In the text read from the records below, replace every "June 18, 2026" with "June 19, 2026" and write the lines out again with nothing else changed, leaving out the pictures.

* * * * * * *

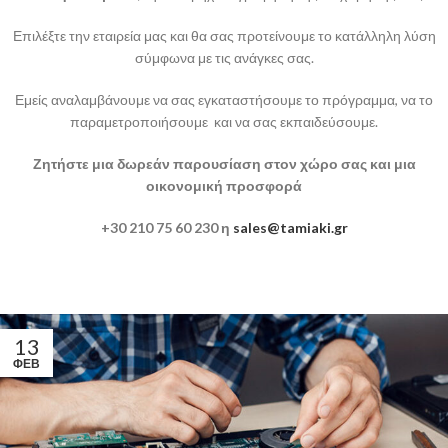
Επιλέξτε την εταιρεία μας και θα σας προτείνουμε το κατάλληλη λύση
σύμφωνα με τις ανάγκες σας.
Εμείς αναλαμβάνουμε να σας εγκαταστήσουμε το πρόγραμμα, να το
παραμετροποιήσουμε και να σας εκπαιδεύσουμε.
Ζητήστε μια δωρεάν παρουσίαση στον χώρο σας και μια
οικονομική προσφορά
+30 210 75 60 230 η
sales@tamiaki.gr
13
ΦΕΒ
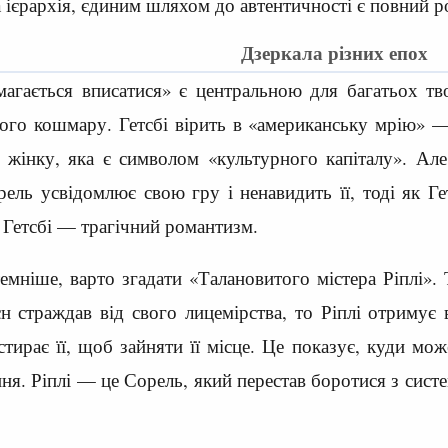
 ієрархія, єдиним шляхом до автентичності є повний ро
Дзеркала різних епох
агається вписатися» є центральною для багатьох тв
ного кошмару. Гетсбі вірить в «американську мрію» 
жінку, яка є символом «культурного капіталу». Але,
ель усвідомлює свою гру і ненавидить її, тоді як Г
 Гетсбі — трагічний романтизм.
мніше, варто згадати «Талановитого містера Ріплі».
страждав від свого лицемірства, то Ріплі отримує в
стирає її, щоб зайняти її місце. Це показує, куди м
ння. Ріплі — це Сорель, який перестав боротися з сист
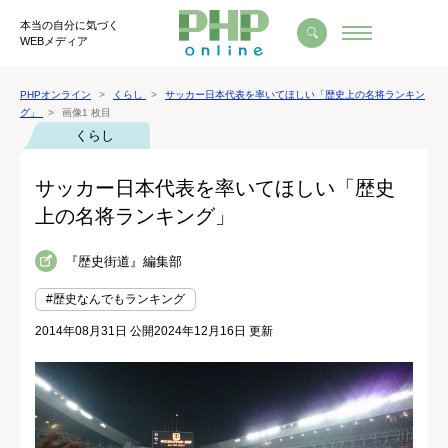
本当の自分に気づく
WEBメディア
PHPオンライン
くらし
サッカー日本代表を率いてほしい「歴史上の名将ランキン
グ」
画像1 枚目
くらし
サッカー日本代表を率いてほしい「歴史
上の名将ランキング」
『歴史街道』編集部
#歴史なんでもランキング
2014年08月31日 公開
2024年12月16日 更新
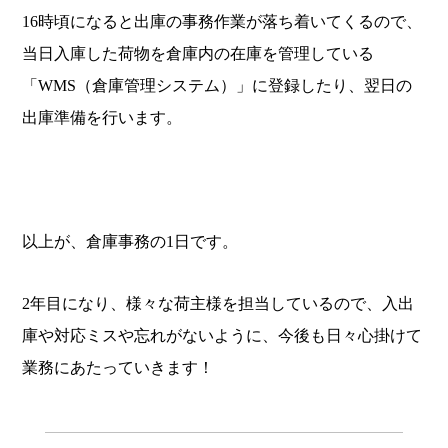
16時頃になると出庫の事務作業が落ち着いてくるので、
当日入庫した荷物を倉庫内の在庫を管理している
「WMS（倉庫管理システム）」に登録したり、翌日の
出庫準備を行います。
以上が、倉庫事務の1日です。
2年目になり、様々な荷主様を担当しているので、入出
庫や対応ミスや忘れがないように、今後も日々心掛けて
業務にあたっていきます！
.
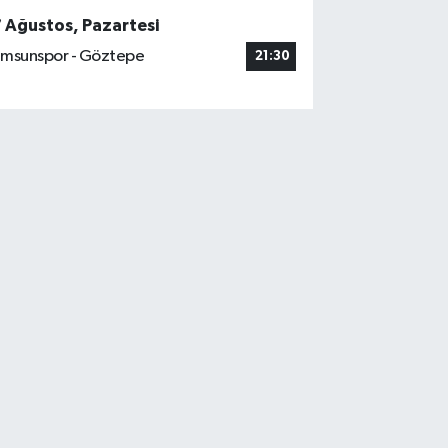
7 Ağustos, Pazartesi
msunspor - Göztepe
21:30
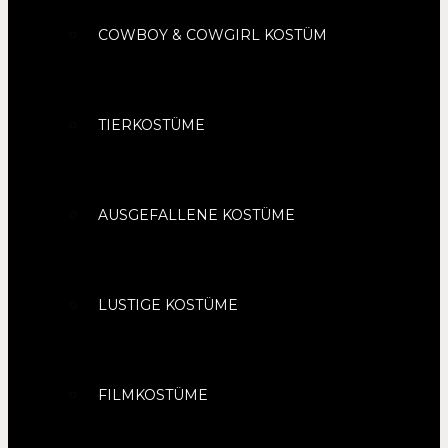
COWBOY & COWGIRL KOSTÜM
TIERKOSTÜME
AUSGEFALLENE KOSTÜME
LUSTIGE KOSTÜME
FILMKOSTÜME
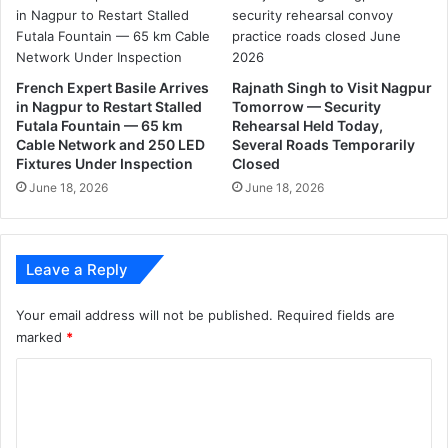
t
t
h
e
e
r
W
s
French Expert Basile Arrives
Rajnath Singh to Visit Nagpur
e
u
in Nagpur to Restart Stalled
Tomorrow — Security
s
p
Futala Fountain — 65 km
Rehearsal Held Today,
t
p
Cable Network and 250 LED
Several Roads Temporarily
Z
l
Fixtures Under Inspection
Closed
o
y
June 18, 2026
June 18, 2026
n
i
e
n
c
s
r
i
Leave a Reply
i
x
c
c
Your email address will not be published.
Required fields are
k
i
marked
*
e
t
t
y
C
t
z
o
e
o
m
a
n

* * * * * * *

Task result
Επιλέξτε την εταιρεία μας και θα σας προτείνουμε το κατάλληλη λύση
σύμφωνα με τις ανάγκες σας.
Εμείς αναλαμβάνουμε να σας εγκαταστήσουμε το πρόγραμμα, να το
παραμετροποιήσουμε και να σας εκπαιδεύσουμε.
Ζητήστε μια δωρεάν παρουσίαση στον χώρο σας και μια
οικονομική προσφορά
+30 210 75 60 230 η
sales@tamiaki.gr
13
ΦΕΒ
 ієрархія, єдиним шляхом до автентичності є повний ро
Дзеркала різних епох
агається вписатися» є центральною для багатьох тв
ного кошмару. Гетсбі вірить в «американську мрію» 
жінку, яка є символом «культурного капіталу». Але,
ель усвідомлює свою гру і ненавидить її, тоді як Г
 Гетсбі — трагічний романтизм.
мніше, варто згадати «Талановитого містера Ріплі».
страждав від свого лицемірства, то Ріплі отримує в
стирає її, щоб зайняти її місце. Це показує, куди м
ння. Ріплі — це Сорель, який перестав боротися з сист
本当の自分に気づく
WEBメディア
PHPオンライン
くらし
サッカー日本代表を率いてほしい「歴史上の名将ランキン
グ」
画像1 枚目
くらし
サッカー日本代表を率いてほしい「歴史
上の名将ランキング」
『歴史街道』編集部
#歴史なんでもランキング
2014年08月31日 公開
2024年12月16日 更新
16時頃になると出庫の事務作業が落ち着いてくるので、
当日入庫した荷物を倉庫内の在庫を管理している
「WMS（倉庫管理システム）」に登録したり、翌日の
出庫準備を行います。
以上が、倉庫事務の1日です。
2年目になり、様々な荷主様を担当しているので、入出
庫や対応ミスや忘れがないように、今後も日々心掛けて
業務にあたっていきます！
.
7 Ağustos, Pazartesi
msunspor - Göztepe
21:30
COWBOY & COWGIRL KOSTÜM
TIERKOSTÜME
AUSGEFALLENE KOSTÜME
LUSTIGE KOSTÜME
FILMKOSTÜME
t
t
h
e
e
r
W
s
French Expert Basile Arrives
Rajnath Singh to Visit Nagpur
e
u
in Nagpur to Restart Stalled
Tomorrow — Security
s
p
Futala Fountain — 65 km
Rehearsal Held Today,
t
p
Cable Network and 250 LED
Several Roads Temporarily
Z
l
Fixtures Under Inspection
Closed
o
y
June 19, 2026
June 19, 2026
n
i
e
n
c
s
r
i
Leave a Reply
i
x
c
c
Your email address will not be published.
Required fields are
k
i
marked
*
e
t
t
y
C
t
z
o
e
o
m
a
n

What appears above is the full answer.